People seeking mental health treatment, including police officers, can have their FOID card revoked.
In the past, this caused problems because some police agencies required officers to have active FOID cards at all times.
"There's no secret that officers sometimes need some treatment for substance abuse or mental health treatment,” said Ed Wojcicki, executive director of the Illinois Association of Chiefs of Police.
Now, with the help of a new law, officers can feel more comfortable getting that help.
That's because having an active Firearms Owners Identification Card, or FOID card, can no longer be a condition of continued employment.
"Once people find out -- I can go get the treatment I need, I'll be good. They're not going to take my job away, they can't threaten me with my job -- I think more people will go get the treatment they need,” Wojcicki said.
So long as doctors determine an officer is not a danger to themselves or others, that officer won't necessarily lose his or her job if they temporarily lose their FOID card.

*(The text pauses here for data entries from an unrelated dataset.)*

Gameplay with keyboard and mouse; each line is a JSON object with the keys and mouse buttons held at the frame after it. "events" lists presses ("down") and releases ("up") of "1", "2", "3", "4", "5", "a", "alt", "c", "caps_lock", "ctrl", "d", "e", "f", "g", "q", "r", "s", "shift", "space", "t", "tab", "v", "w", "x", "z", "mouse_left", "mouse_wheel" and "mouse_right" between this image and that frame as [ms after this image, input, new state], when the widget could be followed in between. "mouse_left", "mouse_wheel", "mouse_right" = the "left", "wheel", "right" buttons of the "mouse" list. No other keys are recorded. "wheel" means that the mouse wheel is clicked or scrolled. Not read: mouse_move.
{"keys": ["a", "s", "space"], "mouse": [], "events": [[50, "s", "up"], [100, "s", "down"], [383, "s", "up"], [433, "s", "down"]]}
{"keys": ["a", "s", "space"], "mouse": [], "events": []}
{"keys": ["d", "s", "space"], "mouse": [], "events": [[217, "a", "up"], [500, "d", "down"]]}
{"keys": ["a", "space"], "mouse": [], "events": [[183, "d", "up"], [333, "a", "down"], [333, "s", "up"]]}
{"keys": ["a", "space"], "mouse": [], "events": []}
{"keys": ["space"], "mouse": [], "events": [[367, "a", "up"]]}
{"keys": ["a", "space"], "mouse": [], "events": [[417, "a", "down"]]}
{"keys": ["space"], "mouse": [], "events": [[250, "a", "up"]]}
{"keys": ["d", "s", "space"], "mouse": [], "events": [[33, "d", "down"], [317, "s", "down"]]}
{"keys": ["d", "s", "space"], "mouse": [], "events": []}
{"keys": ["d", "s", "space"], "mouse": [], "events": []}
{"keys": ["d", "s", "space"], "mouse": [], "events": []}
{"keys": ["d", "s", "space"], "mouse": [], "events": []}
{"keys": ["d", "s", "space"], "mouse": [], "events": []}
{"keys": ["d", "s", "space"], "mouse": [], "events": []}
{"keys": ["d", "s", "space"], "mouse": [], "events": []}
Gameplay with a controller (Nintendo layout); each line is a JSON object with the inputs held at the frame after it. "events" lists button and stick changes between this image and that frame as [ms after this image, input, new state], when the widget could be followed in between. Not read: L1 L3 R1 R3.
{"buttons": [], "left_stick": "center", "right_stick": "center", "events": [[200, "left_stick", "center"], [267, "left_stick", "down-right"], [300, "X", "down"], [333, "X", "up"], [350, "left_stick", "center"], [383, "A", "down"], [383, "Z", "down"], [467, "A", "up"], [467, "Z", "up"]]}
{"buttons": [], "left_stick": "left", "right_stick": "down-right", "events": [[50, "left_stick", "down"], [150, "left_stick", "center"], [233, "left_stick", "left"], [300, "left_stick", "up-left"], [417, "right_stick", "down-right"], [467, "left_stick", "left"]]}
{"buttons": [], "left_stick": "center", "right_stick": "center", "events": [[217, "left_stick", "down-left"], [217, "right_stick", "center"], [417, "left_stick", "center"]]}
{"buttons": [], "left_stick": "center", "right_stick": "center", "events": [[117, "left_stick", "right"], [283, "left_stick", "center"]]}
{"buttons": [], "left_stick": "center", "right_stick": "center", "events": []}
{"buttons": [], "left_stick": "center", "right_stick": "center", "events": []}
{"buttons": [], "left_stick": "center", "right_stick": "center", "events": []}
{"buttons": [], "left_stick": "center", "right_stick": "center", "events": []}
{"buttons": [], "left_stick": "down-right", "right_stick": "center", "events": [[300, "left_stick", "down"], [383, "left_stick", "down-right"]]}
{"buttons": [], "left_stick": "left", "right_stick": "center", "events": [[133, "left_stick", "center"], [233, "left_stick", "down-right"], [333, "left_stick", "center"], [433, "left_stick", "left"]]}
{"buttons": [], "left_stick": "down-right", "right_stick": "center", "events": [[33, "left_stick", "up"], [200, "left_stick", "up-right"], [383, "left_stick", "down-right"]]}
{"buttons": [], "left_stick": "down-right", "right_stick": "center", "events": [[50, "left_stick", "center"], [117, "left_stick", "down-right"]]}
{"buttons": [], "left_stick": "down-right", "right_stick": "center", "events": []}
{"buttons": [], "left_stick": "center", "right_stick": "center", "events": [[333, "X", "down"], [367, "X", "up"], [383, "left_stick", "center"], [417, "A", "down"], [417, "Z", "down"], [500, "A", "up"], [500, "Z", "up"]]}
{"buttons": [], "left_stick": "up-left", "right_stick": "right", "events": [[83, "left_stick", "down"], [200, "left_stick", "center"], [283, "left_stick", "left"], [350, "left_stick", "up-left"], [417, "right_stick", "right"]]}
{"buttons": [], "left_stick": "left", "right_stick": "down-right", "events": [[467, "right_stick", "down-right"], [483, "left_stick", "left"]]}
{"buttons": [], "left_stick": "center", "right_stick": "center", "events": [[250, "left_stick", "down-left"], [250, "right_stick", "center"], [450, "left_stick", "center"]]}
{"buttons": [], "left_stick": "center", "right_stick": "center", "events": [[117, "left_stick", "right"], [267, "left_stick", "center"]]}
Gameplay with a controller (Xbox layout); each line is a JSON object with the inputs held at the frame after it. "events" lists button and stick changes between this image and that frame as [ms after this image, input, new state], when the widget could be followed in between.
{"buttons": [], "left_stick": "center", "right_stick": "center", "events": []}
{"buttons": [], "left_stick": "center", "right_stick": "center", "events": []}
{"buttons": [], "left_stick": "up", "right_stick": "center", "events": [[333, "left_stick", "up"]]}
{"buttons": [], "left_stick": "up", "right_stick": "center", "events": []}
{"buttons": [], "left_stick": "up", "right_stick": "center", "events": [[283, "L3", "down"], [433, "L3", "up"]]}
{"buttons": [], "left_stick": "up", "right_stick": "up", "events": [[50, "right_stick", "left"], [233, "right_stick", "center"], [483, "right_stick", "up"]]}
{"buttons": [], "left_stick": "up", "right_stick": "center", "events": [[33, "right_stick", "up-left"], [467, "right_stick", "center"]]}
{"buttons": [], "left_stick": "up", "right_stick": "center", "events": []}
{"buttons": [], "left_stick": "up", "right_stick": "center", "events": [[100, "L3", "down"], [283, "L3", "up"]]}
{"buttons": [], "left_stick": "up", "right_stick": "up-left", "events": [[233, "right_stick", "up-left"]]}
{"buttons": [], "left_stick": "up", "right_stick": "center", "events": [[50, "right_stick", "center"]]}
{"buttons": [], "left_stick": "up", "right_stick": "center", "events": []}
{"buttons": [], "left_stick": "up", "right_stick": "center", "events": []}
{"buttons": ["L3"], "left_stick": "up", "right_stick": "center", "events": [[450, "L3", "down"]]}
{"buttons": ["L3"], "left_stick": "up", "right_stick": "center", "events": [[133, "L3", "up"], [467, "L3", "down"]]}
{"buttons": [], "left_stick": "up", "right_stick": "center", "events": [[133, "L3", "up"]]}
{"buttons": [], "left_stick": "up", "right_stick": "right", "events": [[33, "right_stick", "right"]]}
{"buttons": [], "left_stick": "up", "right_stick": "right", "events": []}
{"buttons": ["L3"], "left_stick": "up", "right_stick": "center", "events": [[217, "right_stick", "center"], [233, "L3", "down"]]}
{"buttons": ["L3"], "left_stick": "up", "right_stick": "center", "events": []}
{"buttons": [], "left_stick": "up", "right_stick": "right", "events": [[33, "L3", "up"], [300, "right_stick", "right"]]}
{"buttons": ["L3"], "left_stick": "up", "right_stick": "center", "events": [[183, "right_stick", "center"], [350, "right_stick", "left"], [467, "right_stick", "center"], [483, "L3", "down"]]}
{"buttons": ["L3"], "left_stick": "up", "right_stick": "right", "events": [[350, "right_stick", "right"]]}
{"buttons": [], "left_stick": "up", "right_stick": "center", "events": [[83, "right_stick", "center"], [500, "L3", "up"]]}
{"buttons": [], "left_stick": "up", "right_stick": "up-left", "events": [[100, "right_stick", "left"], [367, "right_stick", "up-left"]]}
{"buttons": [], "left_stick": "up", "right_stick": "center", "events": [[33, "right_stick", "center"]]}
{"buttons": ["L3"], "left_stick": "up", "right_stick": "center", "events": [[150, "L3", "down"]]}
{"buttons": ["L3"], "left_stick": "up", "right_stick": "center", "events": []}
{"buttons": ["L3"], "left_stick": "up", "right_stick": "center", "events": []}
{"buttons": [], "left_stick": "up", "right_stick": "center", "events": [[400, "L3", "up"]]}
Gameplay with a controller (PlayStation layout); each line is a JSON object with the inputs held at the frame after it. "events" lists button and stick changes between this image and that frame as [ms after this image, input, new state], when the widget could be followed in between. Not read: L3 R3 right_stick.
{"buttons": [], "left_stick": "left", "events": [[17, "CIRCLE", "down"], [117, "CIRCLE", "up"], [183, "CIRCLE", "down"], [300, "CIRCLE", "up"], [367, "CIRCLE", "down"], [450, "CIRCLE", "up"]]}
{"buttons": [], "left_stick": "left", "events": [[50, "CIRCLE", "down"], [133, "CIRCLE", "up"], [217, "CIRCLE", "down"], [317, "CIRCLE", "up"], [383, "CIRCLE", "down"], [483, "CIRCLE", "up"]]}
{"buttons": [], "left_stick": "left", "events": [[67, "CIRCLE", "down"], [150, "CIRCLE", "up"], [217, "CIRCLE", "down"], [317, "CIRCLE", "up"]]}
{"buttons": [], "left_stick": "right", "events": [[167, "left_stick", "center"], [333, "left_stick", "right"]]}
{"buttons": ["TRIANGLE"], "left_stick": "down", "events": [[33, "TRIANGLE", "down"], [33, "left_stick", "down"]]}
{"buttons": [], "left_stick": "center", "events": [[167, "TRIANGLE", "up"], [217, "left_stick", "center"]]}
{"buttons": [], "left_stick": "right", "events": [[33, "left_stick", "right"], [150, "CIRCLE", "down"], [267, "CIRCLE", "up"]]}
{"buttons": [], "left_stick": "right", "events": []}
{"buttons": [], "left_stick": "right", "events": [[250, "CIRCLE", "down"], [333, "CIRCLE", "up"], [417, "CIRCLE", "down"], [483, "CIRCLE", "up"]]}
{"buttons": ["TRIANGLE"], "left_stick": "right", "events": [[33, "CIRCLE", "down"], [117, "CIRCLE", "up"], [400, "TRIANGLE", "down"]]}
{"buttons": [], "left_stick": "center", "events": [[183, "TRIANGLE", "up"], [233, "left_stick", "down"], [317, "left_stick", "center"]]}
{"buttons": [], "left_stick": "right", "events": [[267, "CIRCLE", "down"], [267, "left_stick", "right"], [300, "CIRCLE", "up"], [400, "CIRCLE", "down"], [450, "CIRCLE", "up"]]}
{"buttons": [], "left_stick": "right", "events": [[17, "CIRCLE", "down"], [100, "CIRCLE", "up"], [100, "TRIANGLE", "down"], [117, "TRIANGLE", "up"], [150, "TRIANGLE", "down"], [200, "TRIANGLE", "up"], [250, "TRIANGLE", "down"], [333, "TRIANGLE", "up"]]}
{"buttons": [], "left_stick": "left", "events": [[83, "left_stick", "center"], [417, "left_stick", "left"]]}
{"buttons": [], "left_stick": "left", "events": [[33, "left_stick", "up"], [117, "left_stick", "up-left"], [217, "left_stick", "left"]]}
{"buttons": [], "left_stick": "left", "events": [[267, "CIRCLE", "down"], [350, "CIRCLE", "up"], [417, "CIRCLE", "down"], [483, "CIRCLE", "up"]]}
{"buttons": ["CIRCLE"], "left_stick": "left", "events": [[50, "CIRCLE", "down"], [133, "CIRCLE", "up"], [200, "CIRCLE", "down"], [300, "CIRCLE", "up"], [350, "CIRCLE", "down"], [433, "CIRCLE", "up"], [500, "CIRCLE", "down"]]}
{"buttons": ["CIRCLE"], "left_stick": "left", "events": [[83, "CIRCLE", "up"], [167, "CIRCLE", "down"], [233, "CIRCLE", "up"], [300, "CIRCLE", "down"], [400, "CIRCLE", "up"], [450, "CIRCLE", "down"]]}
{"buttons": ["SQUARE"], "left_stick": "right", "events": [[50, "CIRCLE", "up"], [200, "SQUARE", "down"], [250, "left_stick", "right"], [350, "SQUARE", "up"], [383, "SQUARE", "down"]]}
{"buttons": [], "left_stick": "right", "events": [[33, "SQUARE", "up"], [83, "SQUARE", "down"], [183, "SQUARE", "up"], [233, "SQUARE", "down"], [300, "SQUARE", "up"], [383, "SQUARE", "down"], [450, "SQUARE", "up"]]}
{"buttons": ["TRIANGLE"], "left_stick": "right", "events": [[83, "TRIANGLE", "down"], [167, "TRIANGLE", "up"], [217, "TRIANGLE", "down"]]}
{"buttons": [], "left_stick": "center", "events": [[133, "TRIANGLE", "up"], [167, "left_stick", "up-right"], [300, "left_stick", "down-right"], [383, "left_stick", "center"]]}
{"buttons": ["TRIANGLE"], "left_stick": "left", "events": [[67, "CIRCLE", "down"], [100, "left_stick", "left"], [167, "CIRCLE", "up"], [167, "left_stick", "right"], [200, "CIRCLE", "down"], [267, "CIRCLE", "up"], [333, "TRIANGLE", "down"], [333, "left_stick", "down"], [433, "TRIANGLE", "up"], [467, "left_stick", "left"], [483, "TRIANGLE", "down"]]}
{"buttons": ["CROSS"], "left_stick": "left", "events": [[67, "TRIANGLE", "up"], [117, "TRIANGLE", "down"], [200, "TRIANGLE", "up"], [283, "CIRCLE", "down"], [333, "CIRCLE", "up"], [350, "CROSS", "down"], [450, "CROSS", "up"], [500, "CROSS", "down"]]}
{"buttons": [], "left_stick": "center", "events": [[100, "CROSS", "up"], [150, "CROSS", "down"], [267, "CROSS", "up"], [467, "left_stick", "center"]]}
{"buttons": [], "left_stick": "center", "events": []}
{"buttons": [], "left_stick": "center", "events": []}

In the past, Wojcicki said officers may have been scared to get the help they needed out of fear they'd be fired.
"Truth is, a lot of officers were afraid to go to get this kind of inpatient treatment because they would lose their FOID card, and if they didn't have a FOID card, they couldn't go back to work,” Wojcicki said.
While this law protects officers seeking mental health treatment, it doesn't bar employers from deciding if an officer is fit to serve.